Ebert wrote his first film review 46 years ago in the "Chicago Suntimes"; He became a film critic "out of love for cinema, because it is life," as he said.
When the news of his death flooded all social networks, the expressions of sadness from his huge fan base also piled up - and of course also the postings from people who had to emphasize that they had known him personally, had once received an email from him, once to have stood within 20 meters of him.
Even without ever having spoken to Ebert personally, the world knew what he was thinking - especially since the Internet made it possible to read all of his reviews, since he blogged, tweeted and networked with multimedia. Ebert hosted the first television program on film with Gene Siskel, he founded the Ebertfest, a festival for films that he thought deserved more attention, and he wrote the script for the Russ Meyer film Beyond the Valley "for sheer pleasure" of the Dolls ".

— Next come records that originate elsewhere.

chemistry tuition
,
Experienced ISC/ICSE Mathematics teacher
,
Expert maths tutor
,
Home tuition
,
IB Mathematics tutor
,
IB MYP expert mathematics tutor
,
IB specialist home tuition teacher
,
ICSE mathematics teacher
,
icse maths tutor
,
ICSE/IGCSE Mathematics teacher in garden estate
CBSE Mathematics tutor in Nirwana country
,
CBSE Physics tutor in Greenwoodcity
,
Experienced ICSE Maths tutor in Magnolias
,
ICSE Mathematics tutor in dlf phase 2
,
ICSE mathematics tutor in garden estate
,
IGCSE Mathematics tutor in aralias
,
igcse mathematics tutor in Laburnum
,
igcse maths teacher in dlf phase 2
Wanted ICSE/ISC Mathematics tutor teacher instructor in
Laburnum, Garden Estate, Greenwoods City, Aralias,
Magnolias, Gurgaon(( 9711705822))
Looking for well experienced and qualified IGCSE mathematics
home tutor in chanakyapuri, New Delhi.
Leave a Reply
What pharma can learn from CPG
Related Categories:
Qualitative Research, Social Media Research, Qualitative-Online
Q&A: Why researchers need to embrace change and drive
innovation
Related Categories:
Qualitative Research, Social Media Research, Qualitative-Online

Don't be afraid to be amazed
Ebert was the first film critic to receive the Pulitzer Prize in 1975, and writing was "both a torture and a necessity" for him too. Above all, however, Ebert wrote with a love for people that makes him perhaps the most humanistic critic of all time, without arrogance or the will to teach, without knowing better and without denying that you always at least take yourself with you to the cinema.
His trademark "thumbs up" became a barometer for many, and even if his views were only partially shared, his reviews were a benchmark. In terms of journalistic ethics anyway, but also as an indication that the intellect may be deceptive, but feelings never lie.

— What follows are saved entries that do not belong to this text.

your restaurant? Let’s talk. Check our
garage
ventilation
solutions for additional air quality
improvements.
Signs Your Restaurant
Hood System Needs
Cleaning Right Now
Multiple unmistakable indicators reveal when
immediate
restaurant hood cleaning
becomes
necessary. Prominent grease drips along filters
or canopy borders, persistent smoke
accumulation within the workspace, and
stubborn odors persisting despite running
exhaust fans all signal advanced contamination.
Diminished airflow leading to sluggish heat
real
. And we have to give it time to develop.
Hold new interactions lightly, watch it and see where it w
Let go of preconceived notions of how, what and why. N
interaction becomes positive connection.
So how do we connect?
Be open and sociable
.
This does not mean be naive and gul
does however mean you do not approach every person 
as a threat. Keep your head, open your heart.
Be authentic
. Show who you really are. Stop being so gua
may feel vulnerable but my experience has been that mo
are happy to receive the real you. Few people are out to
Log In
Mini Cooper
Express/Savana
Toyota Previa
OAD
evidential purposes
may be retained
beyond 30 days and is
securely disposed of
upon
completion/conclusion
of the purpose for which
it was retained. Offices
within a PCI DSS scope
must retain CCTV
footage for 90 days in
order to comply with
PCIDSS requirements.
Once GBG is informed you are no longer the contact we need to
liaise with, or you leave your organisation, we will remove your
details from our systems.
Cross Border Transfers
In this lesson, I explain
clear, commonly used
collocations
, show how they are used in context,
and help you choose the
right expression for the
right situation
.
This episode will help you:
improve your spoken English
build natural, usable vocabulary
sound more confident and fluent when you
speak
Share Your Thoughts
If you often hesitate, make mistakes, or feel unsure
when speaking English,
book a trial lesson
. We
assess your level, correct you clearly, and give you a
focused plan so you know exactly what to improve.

“I am not afraid of death,” wrote the atheist Ebert on Salon.com in September 2011, “because I was completely content not to exist before I was born - and I believe it will be after my death be." His cancer had broken out again and his lower jaw had to be removed. "I'll be dead sooner than most of the people who read this. But that doesn't diminish my lust for life and my ability to be amazed."
Many film critics often lose this when their work determines their lives and no longer the other way around. Roger Ebert could remind you of that. He had already prepared his departure: The entry "A Leave of Presence" on his website www.rogerebert.com read like a will on April 3rd.